Best practice #4: Make intentional choices about nullability

All fields in GraphQL are nullable by default and it's often best to err on the side of embracing that default behavior as new fields are initially added to a schema. However, where warranted, non-null fields and arguments (denoted with a trailing !) are an important mechanism that can help improve the expressiveness and predictability of a schema. Non-null fields can also be a win for clients because they will know exactly where to expect values to be returned when handling query responses. Non-null fields and arguments do, of course, come with trade-offs, and it's important to weigh the implications of each choice you make about nullability for every type, field, and argument in a schema.

Plan for backward compatibility

Including non-null fields and arguments in a schema makes that schema harder to evolve where a client expects a previously non-null field's value to be provided in a response. For example, if a non-null email field on a User type is converted to a nullable field, will the clients that use that field be prepared to handle this potentially null value after the schema is updated? Similarly, if the schema changes in such a way that a client is suddenly expected to send a previously nullable argument with a request, then this may also result in a breaking change.

While it's important to make informed decisions about nullability when initially designing a service's schema, you will inevitably be faced with making a breaking change of this nature as a schema naturally evolves. When this happens, GraphQL observability tools that give you insight into how those fields are used currently in different operations and across different clients. This visibility will help you identify issues proactively and allow you to communicate these changes to impacted clients in advance so they can avoid unexpected errors.

Minimize nullable arguments and input fields

As mentioned previously, converting a nullable argument or input field for a mutation to non-null may lead to breaking changes for clients. As a result, specifying non-null arguments and input fields on mutations can help you avoid this breaking change scenario in the future.
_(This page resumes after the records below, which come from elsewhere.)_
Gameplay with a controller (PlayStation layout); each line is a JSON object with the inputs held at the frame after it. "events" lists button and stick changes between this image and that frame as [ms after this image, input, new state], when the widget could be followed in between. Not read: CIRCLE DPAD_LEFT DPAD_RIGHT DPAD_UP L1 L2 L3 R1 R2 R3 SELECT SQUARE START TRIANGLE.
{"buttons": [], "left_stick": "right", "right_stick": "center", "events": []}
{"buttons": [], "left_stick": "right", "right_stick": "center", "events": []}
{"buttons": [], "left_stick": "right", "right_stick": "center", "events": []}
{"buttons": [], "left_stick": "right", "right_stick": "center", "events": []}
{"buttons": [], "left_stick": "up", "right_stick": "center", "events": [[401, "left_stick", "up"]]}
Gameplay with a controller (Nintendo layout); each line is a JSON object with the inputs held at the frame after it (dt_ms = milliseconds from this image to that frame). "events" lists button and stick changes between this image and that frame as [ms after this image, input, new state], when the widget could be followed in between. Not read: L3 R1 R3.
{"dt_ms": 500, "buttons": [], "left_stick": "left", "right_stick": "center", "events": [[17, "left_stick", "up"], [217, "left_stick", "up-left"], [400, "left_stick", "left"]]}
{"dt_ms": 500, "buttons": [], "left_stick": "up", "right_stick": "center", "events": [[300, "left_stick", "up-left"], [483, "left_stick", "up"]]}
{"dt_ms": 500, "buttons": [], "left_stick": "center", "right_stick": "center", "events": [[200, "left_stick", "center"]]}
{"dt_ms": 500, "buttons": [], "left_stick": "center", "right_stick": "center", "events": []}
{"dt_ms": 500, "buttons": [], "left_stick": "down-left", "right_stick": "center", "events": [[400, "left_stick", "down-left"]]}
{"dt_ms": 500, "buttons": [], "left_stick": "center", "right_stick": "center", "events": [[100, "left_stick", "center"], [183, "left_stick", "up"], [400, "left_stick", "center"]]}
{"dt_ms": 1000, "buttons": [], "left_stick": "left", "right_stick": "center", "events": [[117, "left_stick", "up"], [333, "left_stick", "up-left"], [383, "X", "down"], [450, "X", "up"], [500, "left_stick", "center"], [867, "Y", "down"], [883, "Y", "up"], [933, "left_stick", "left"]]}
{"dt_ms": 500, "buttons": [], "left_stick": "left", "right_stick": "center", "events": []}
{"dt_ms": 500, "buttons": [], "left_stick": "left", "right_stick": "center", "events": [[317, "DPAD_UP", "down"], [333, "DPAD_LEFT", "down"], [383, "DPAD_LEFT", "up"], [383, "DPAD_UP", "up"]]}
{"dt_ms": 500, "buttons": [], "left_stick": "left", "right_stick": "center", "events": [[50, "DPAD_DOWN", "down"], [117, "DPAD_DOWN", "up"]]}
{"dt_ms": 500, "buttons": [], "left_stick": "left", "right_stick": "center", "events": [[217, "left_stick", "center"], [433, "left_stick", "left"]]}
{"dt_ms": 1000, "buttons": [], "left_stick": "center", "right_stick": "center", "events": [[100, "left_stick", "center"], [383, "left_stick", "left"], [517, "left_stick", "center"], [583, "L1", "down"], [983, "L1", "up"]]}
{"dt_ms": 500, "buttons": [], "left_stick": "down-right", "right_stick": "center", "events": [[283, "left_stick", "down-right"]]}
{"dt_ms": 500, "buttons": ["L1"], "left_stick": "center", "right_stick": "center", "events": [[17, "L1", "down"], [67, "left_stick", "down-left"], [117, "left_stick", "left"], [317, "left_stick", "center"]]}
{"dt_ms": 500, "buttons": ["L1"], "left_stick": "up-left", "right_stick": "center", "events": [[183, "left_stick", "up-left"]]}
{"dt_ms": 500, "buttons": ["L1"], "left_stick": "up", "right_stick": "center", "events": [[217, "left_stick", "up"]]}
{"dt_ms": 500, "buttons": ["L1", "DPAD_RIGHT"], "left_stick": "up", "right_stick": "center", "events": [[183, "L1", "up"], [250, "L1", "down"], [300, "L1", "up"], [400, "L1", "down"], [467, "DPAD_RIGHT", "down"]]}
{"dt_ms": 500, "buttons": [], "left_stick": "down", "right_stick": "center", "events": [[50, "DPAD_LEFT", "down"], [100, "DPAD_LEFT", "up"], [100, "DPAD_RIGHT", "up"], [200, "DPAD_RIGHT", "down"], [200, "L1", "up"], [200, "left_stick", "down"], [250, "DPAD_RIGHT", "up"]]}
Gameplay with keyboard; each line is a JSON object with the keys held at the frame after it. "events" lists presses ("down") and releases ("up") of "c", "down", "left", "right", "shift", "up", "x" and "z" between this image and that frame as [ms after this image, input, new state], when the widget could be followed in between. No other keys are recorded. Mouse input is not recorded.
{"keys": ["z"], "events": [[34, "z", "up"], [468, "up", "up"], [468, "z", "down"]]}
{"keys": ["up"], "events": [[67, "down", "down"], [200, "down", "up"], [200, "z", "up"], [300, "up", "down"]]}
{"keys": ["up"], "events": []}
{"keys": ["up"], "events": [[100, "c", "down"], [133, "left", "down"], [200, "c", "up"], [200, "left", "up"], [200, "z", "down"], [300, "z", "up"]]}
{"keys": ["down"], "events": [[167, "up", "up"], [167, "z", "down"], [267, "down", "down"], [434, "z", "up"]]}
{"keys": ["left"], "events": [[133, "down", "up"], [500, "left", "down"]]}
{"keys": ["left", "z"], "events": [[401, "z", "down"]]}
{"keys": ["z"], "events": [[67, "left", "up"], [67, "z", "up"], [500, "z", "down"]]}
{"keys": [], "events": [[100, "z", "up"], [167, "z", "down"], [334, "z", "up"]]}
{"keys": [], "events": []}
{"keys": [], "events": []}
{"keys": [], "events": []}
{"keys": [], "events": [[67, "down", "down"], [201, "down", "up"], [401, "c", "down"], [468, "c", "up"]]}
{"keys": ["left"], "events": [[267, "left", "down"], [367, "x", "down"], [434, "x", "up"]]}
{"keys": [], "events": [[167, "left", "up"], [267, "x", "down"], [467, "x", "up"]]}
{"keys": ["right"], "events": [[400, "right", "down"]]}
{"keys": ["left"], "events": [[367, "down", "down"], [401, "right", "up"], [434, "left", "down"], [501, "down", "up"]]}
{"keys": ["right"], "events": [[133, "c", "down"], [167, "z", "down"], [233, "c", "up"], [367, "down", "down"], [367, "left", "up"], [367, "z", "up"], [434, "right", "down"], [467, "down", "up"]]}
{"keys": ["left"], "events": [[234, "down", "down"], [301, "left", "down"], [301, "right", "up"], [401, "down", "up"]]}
Doing so, however, will typically require that you design finer-grained mutations and avoid using "everything but the kitchen sink" input types as arguments that are filled with nullable fields to account for all possible use cases.

This approach also enhances the overall expressiveness of the schema and provides more transparency in your observability tools about how arguments impact overall performance (this is especially true for queries). What's more, it also shifts the burden away from graph consumers to guess exactly which fields need to be included in mutation to achieve their desired result.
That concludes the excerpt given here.